As Steichen worked on the Meyers’ commission from 1910 to 1914, many of their American friends visited Voulangis, including Arthur Carles, Mercedes de Cordoba, Katharine Rhoades , Marion Beckett, and Isadora Duncan. Some of these visitors identified with specific floral personifications, which became incorporated into Steichen’s tempera and gold leaf compositions. The In Exaltation of Flowers series consists of the following seven panels:

    1. Gloxinia – Delphinium: a kneeling woman (likely Isadora Duncan) with Gloxinia, Delphinium, and Caladium flowers
    2. Clivia – Fuchsia – Hilium – Henryi: one woman sitting (possibly Isadora Duncan or Marion Beckett) and another woman standing (likely Katharine Rhoades) with Clivia, Fuchsia, and Henry Lily flowers
    3. Coleus – The Florence Meyer Poppy: Florence Meyer (first child of Eugene and Agnes Meyer) with a butterfly and poppies
    4. Petunia – Begonia – The Freer Bronze: a Zhou Dynasty bronze (symbolizing Charles Lang Freer, a collector of Asian art and benefactor of the Freer Gallery in Washington, DC) with Petunia and Begonia flowers
    5. Rose – Geranium: Katharine Rhoades with a fruit-bearing tree, roses, and geraniums
    6. Petunia – Caladium – Budleya: two standing women (Marion Beckett and an unidentified woman in the background), with Petunia, Iris, Caladium, and Budleya (other spelling variants include Buddleia and Buddleja) flowers
    7. Golden Banded Lily – Violets: a standing woman (likely Agnes Meyer) with Golden Banded Lily and Violet (also identified as Begonia rex) flowers

Coleus – The Florence Meyer Poppy in the DMA’s Cindy and Howard Rachofsky Quadrant Gallery

Even before receiving the Meyers’ commission, Steichen had been painting and photographing women and flowers; however, his depiction of the subject matter and use of gold leaf in In Exaltation of Flowers alludes to influences from French couture designer Paul Poiret and Art Nouveau painters Gustav Klimt, Alphonse Mucha, Pierre Bonnard, and Maurice Denis.

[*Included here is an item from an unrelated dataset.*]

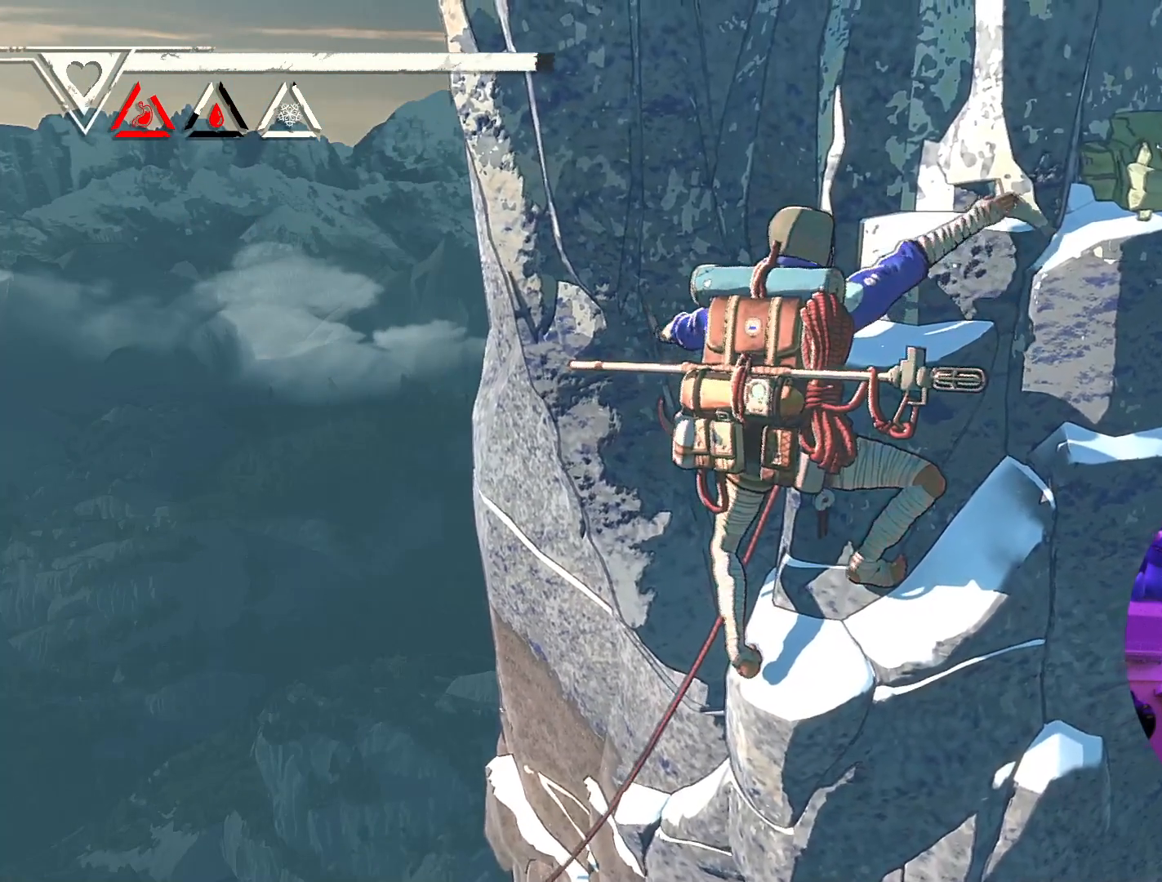
{"buttons": ["R1"], "left_stick": "center", "right_stick": "center", "events": [[67, "R1", "down"], [100, "left_stick", "center"]]}
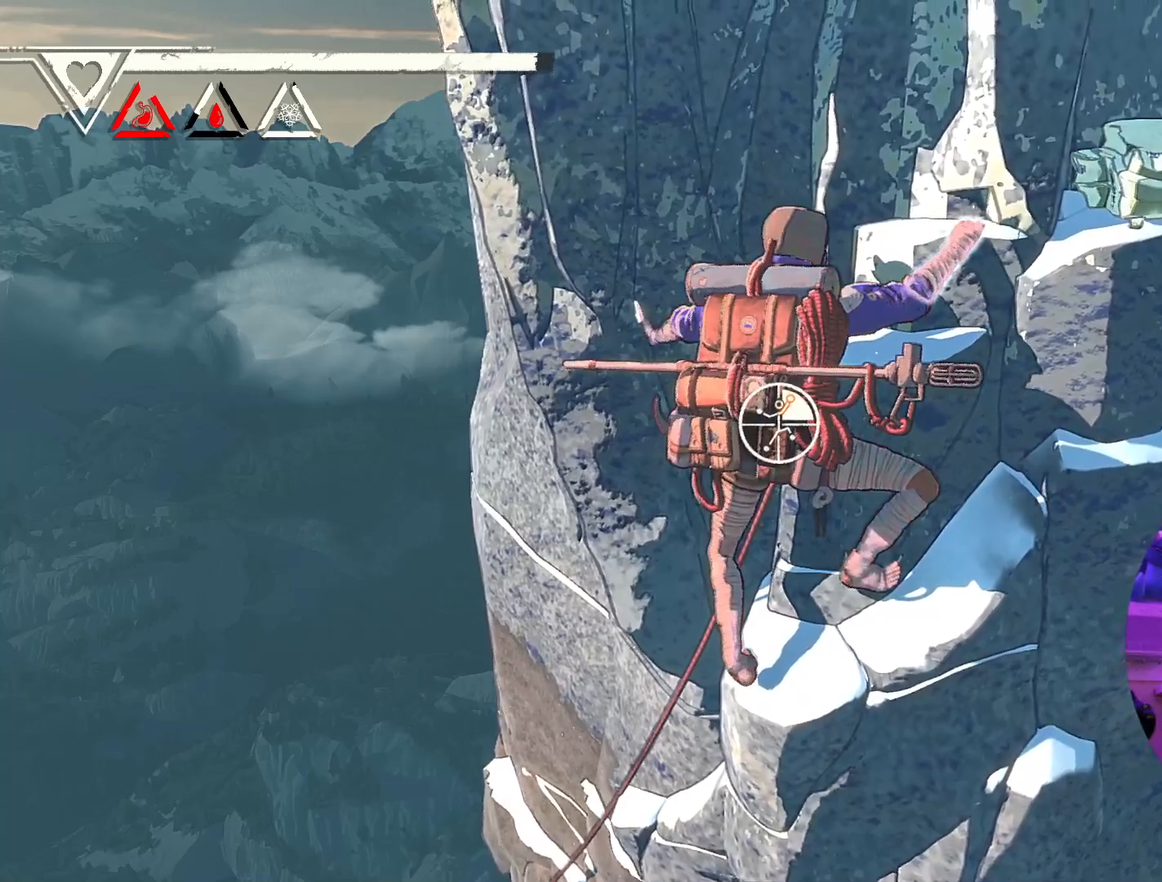
{"buttons": [], "left_stick": "up", "right_stick": "center", "events": [[50, "left_stick", "left"], [283, "left_stick", "up-left"], [433, "R1", "up"], [433, "left_stick", "up"]]}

All seven murals in In Exaltation of Flowers were completed by 1914. Even though they had originally been commissioned for the townhouse on 71st Street and Park Avenue, the paintings were never displayed in that building. Due to financial hardship, the Meyers had to sell their townhouse earlier in 1914, and Steichen’s intended sequence for the murals remains unknown today. The order listed above is based on a 1915 checklist from their presentation at the Knoedler Galleries in New York. Two of the murals were later displayed at the Pennsylvania Academy in 1921 and 1996, and at least one mural was displayed at the Board of Governors of the Federal Reserve System in 1988. The DMA’s presentation this fall of the murals, which are part of a private collection, will mark the first time the seven panels have been exhibited together since their debut at the Knoedler Galleries 102 years ago.

Rose – Geranium in the DMA’s Cindy and Howard Rachofsky Quadrant Gallery

References
Murphy, Jessica. Portraiture and Feminine Identity in the Stieglitz Circle: Agnes Ernst Meyer, Katharine Rhoades, and Marion Beckett. Dissertation. University of Delaware, 2009.
Goley, Mary Anne and Barbara Ann Boese Wolanin. From Tonalism to Modernism: The Paintings of Eduard J. Steichen, October 4–December 9, 1988.  Washington, DC: Board of Governors of the Federal Reserve System, 1988.
Haskell, Barbara. Edward Steichen. New York: Whitney Museum of American Art, 2000.
Pusey, Merlo J.  Eugene Meyer.  New York: Alfred A. Knopf, 1974.

Keara Teeter is a Conservation Intern at the DMA.